Extracted data entries
★ ★ ★ ★ ★ ★ ★

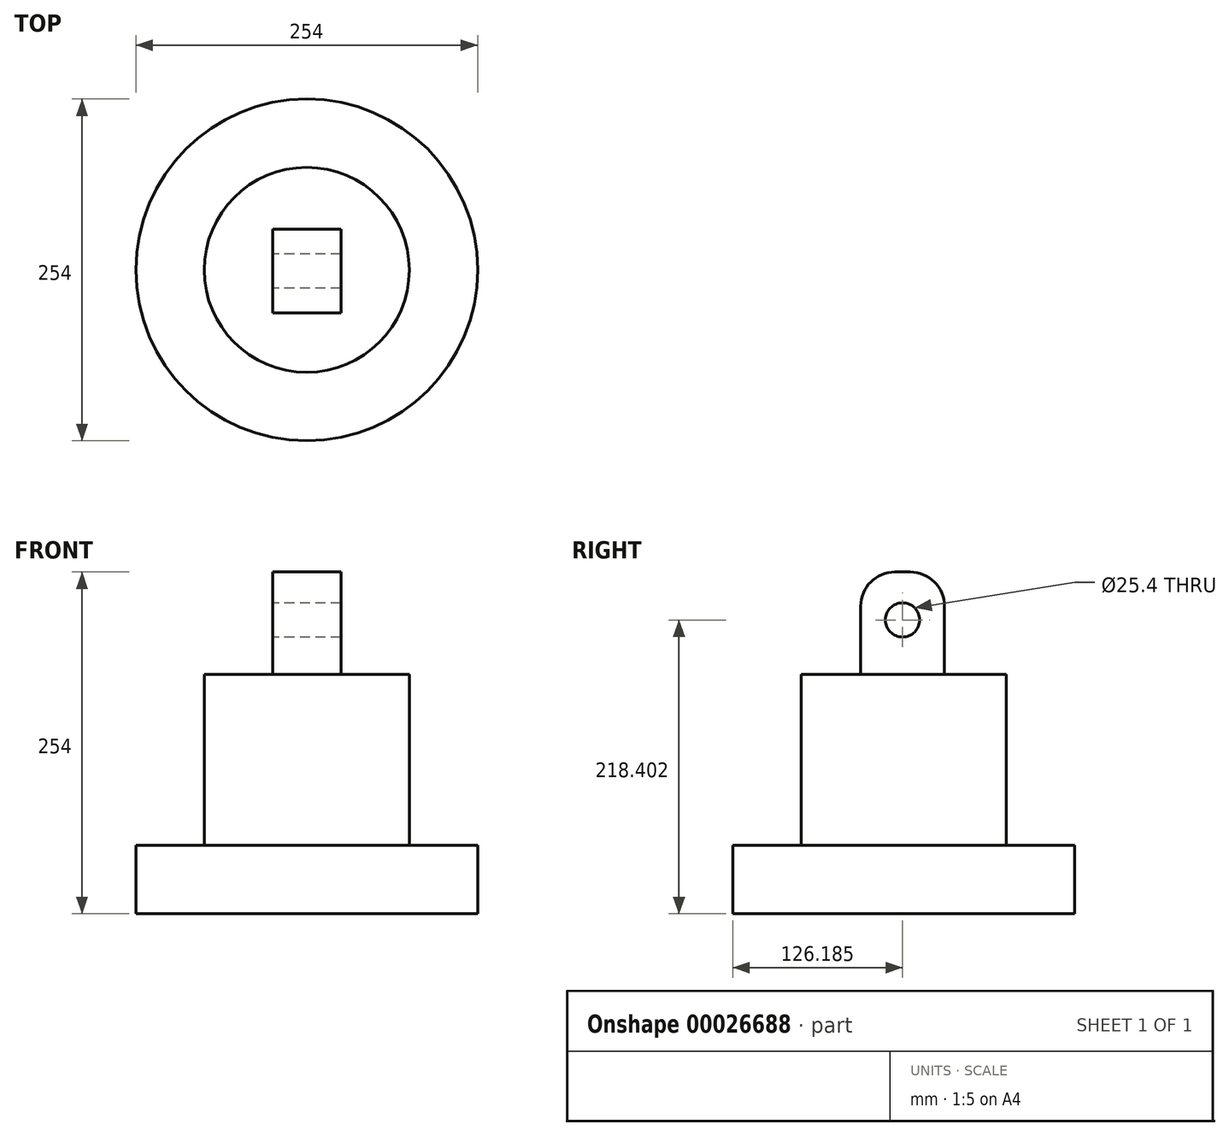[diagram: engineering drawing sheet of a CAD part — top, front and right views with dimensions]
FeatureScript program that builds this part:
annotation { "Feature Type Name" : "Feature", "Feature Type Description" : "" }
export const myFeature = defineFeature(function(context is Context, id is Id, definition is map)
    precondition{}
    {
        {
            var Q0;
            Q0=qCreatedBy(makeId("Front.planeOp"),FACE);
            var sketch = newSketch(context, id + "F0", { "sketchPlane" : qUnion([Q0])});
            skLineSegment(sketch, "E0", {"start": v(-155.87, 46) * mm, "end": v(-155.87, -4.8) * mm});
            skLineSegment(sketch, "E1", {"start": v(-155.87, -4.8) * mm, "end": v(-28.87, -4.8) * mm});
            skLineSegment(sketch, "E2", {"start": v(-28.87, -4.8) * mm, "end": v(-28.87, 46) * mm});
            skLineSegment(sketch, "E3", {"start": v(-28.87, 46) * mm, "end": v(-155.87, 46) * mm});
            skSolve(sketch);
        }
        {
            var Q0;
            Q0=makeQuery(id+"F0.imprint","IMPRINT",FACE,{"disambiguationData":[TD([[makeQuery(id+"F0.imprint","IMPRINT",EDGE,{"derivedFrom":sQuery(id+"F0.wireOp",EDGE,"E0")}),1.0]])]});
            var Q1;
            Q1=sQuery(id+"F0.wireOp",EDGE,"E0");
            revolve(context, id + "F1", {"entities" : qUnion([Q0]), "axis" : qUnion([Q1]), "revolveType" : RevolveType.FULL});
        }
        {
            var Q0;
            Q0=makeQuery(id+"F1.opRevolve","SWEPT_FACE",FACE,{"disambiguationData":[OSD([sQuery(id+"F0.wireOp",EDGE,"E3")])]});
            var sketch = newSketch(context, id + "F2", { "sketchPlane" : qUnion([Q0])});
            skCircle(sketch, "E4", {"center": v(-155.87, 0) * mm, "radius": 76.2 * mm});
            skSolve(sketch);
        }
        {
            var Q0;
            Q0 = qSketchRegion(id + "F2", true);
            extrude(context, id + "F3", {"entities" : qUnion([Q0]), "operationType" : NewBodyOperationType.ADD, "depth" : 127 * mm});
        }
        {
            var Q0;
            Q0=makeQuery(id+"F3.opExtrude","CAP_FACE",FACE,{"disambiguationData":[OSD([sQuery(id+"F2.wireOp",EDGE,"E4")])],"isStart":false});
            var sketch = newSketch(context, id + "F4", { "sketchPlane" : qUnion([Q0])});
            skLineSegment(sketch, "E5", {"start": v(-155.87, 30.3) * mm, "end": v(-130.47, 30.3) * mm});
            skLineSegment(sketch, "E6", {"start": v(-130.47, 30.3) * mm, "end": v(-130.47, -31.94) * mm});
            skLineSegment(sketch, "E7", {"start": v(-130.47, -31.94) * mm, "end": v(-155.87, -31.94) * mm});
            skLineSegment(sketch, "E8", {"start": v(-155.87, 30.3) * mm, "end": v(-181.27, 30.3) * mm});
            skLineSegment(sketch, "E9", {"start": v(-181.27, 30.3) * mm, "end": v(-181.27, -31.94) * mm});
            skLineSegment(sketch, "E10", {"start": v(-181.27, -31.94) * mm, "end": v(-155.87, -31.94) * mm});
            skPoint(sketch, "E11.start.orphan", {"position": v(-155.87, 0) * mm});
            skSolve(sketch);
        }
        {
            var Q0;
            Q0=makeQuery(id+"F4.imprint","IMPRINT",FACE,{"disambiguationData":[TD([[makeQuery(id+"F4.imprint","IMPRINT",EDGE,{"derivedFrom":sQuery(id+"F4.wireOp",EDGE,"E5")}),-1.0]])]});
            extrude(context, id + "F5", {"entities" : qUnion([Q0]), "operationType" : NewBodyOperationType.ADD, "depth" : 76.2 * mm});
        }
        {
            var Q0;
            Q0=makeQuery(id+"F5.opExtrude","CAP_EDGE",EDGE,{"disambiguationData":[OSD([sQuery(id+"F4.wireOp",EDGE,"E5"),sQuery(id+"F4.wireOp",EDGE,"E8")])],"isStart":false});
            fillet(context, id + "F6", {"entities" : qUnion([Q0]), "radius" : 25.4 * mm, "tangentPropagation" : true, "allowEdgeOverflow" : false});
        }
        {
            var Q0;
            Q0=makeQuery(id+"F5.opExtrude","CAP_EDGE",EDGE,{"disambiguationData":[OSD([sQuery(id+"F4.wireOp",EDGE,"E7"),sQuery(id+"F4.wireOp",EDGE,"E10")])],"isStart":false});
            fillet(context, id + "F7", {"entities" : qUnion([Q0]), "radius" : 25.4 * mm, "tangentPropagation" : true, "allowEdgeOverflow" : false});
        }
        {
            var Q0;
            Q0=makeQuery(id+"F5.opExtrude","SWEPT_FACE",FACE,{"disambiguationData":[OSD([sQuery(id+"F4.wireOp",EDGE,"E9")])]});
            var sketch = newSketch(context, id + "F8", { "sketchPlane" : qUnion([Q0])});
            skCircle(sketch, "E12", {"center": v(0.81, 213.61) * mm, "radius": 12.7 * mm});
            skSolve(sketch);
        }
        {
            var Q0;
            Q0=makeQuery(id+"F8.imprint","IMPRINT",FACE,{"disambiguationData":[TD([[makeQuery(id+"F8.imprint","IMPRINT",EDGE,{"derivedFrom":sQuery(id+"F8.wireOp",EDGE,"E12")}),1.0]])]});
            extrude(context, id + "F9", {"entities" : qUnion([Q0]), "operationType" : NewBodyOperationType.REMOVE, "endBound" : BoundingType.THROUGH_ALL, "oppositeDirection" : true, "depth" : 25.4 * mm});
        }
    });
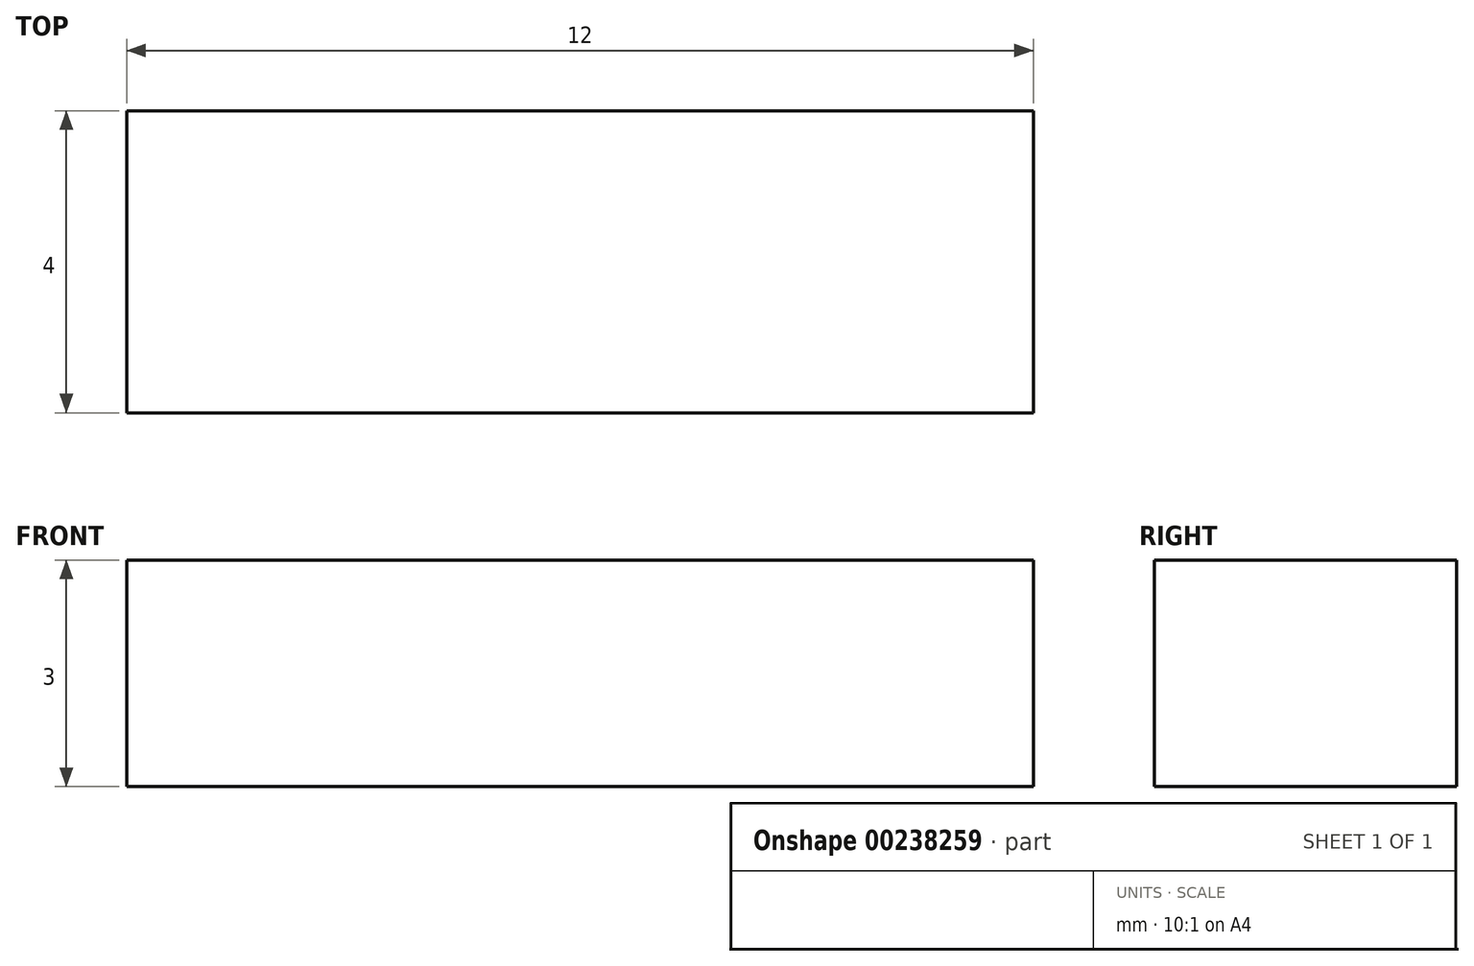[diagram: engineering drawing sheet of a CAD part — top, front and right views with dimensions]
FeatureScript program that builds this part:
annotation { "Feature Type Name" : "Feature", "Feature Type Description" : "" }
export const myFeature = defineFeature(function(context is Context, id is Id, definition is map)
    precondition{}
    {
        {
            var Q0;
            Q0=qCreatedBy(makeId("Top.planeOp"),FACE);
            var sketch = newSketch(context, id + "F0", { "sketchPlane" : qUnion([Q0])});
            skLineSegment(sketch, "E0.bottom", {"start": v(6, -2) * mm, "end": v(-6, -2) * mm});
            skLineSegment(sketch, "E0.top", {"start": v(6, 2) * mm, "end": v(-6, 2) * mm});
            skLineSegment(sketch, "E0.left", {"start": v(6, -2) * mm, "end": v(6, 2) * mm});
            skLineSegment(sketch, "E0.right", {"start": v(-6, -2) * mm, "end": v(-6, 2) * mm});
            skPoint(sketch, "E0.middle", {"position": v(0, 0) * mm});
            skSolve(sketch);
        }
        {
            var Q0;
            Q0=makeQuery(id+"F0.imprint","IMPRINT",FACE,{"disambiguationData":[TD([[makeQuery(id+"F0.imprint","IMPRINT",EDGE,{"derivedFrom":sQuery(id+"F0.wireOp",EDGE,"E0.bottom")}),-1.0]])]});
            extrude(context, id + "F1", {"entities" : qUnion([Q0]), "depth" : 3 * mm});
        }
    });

★ ★ ★ ★ ★ ★ ★

# Problem
Return each line of the data that contains the string "allowEdgeOverflow". Case matters.

# In response
            fillet(context, id + "F6", {"entities" : qUnion([Q0]), "radius" : 25.4 * mm, "tangentPropagation" : true, "allowEdgeOverflow" : false});
            fillet(context, id + "F7", {"entities" : qUnion([Q0]), "radius" : 25.4 * mm, "tangentPropagation" : true, "allowEdgeOverflow" : false});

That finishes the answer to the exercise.